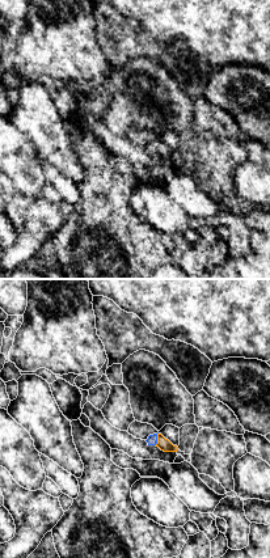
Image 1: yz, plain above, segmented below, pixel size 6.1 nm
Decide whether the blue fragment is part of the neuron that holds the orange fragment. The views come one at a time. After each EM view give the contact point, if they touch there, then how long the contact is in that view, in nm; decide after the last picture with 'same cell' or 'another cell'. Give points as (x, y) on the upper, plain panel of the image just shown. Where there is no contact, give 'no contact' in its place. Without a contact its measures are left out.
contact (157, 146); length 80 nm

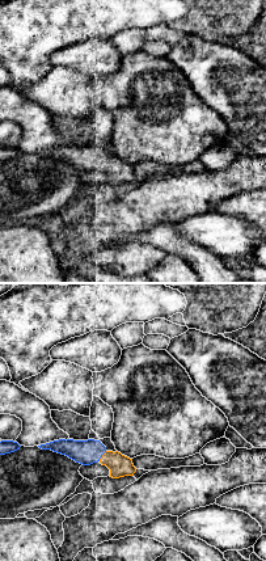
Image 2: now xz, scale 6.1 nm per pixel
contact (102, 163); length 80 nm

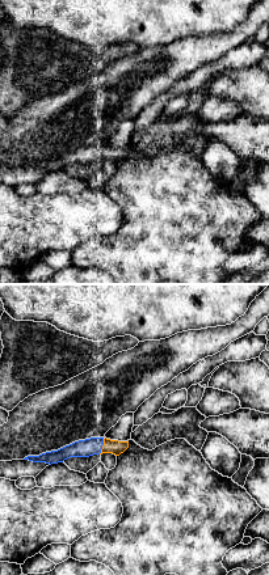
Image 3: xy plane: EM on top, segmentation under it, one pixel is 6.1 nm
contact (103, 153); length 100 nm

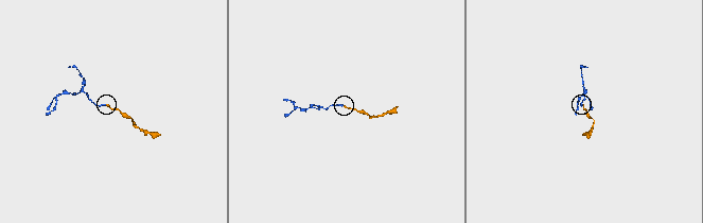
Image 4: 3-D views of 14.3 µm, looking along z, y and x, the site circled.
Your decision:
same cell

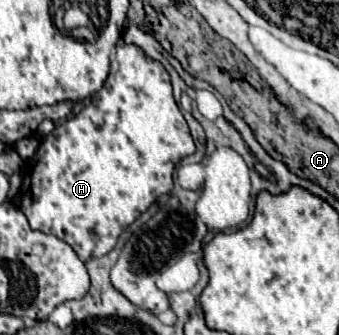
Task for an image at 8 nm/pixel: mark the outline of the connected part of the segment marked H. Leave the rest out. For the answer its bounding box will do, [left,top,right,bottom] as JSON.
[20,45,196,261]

--

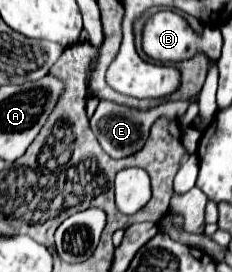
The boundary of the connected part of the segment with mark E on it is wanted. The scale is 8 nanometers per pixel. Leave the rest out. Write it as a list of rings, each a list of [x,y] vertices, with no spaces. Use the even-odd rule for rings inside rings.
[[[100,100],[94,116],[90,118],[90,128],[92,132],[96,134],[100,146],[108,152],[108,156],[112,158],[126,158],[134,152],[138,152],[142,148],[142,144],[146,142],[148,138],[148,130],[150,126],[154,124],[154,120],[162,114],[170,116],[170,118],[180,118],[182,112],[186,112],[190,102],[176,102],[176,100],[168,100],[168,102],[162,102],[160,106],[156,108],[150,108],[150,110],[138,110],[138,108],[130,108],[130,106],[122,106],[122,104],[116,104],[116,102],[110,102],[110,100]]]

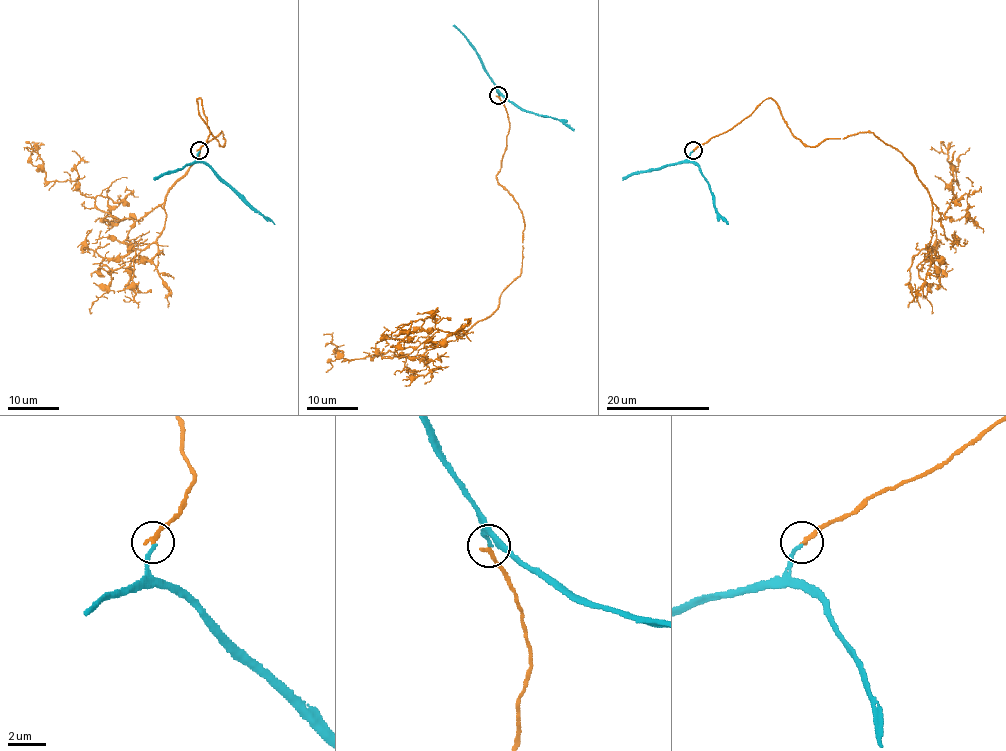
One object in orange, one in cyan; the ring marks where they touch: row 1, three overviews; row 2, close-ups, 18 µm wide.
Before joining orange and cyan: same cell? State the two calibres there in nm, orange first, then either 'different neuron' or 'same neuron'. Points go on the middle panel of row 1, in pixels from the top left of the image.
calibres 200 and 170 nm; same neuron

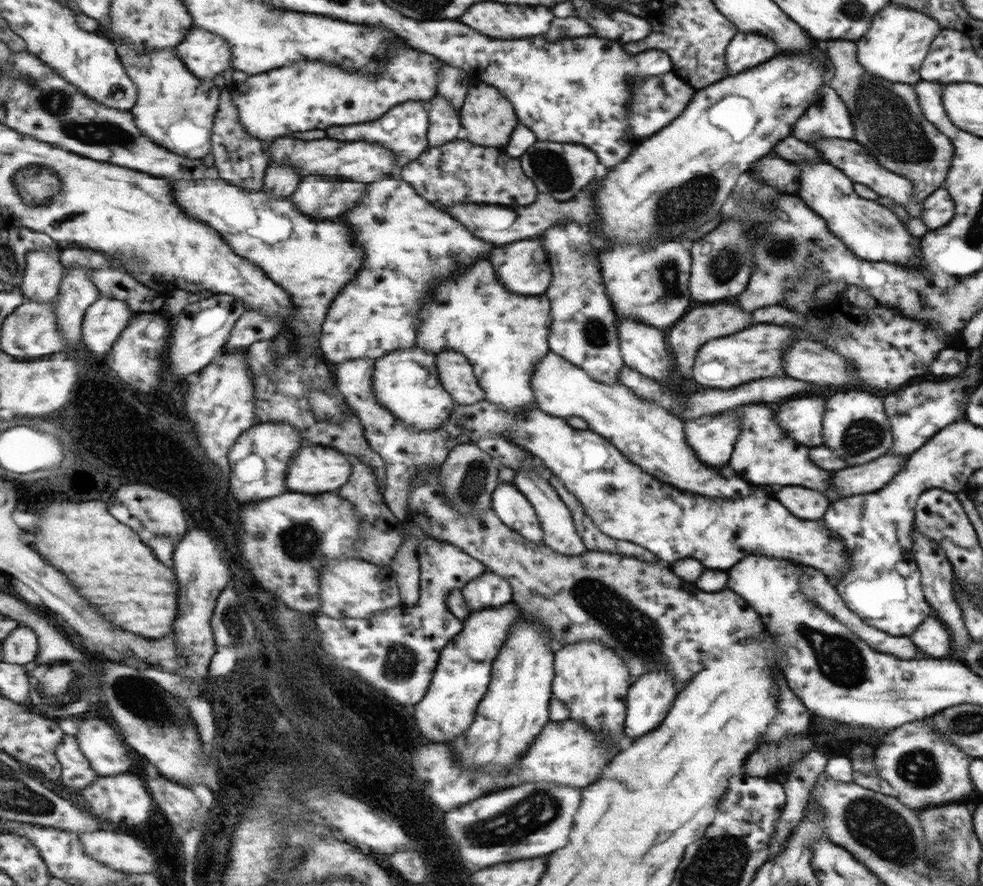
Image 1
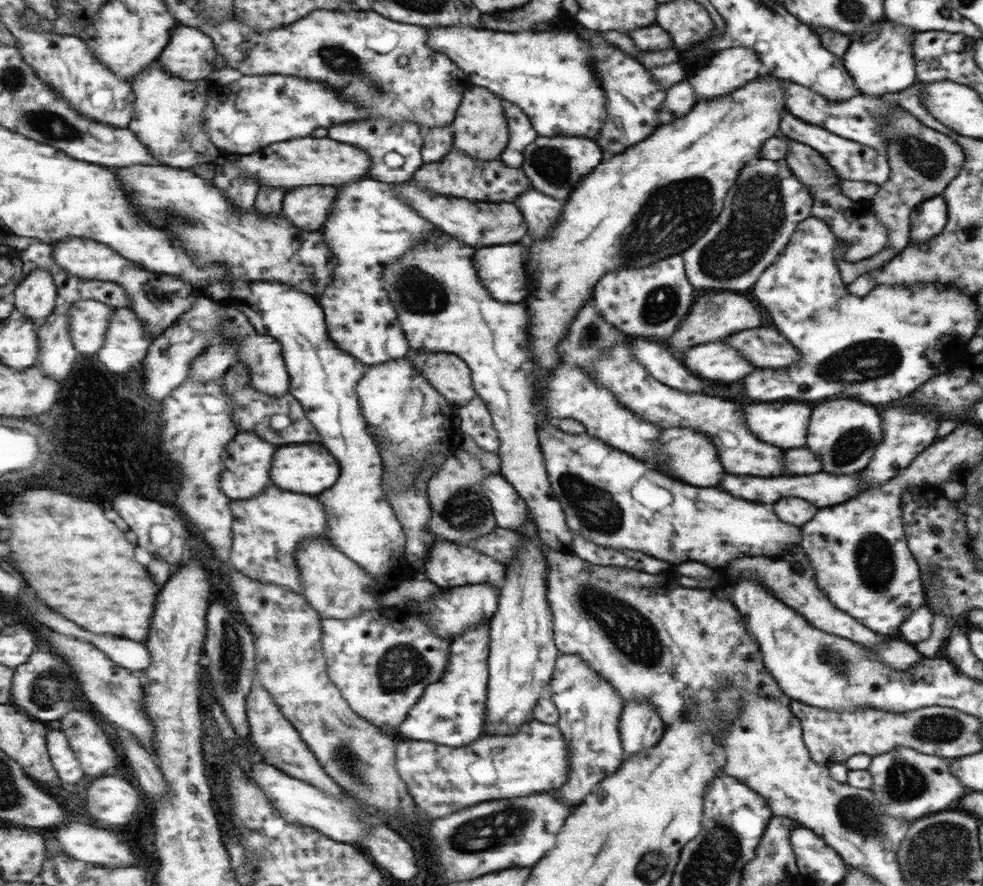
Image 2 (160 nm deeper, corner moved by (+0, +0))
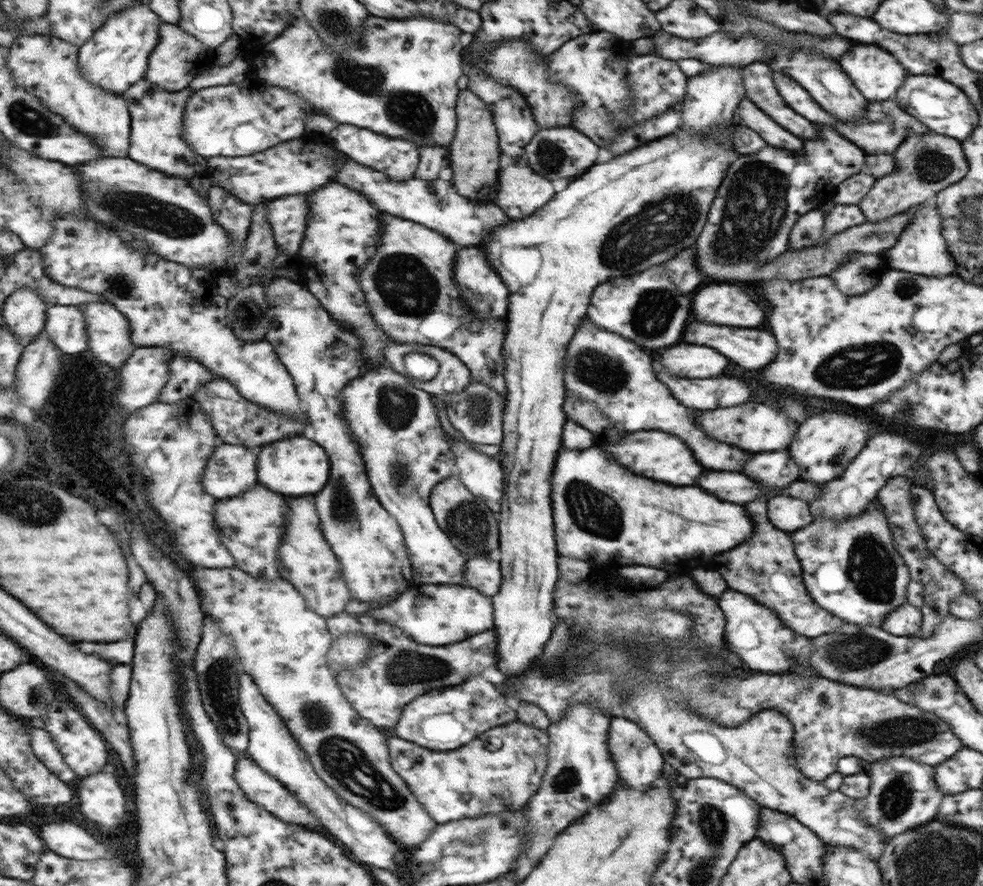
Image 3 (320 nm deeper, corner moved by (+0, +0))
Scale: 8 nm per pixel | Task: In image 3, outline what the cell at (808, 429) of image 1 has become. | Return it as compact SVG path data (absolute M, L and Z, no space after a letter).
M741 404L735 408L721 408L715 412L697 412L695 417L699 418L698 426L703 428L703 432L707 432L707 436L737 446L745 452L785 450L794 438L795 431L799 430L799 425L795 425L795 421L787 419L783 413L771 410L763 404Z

**DIRECTIONS FOR THIS TASK**.
Wherever the string "deeper" appears in the entries above, return the line it appears on.

**ANSWER SECTION**.
Image 2 (160 nm deeper, corner moved by (+0, +0))
Image 3 (320 nm deeper, corner moved by (+0, +0))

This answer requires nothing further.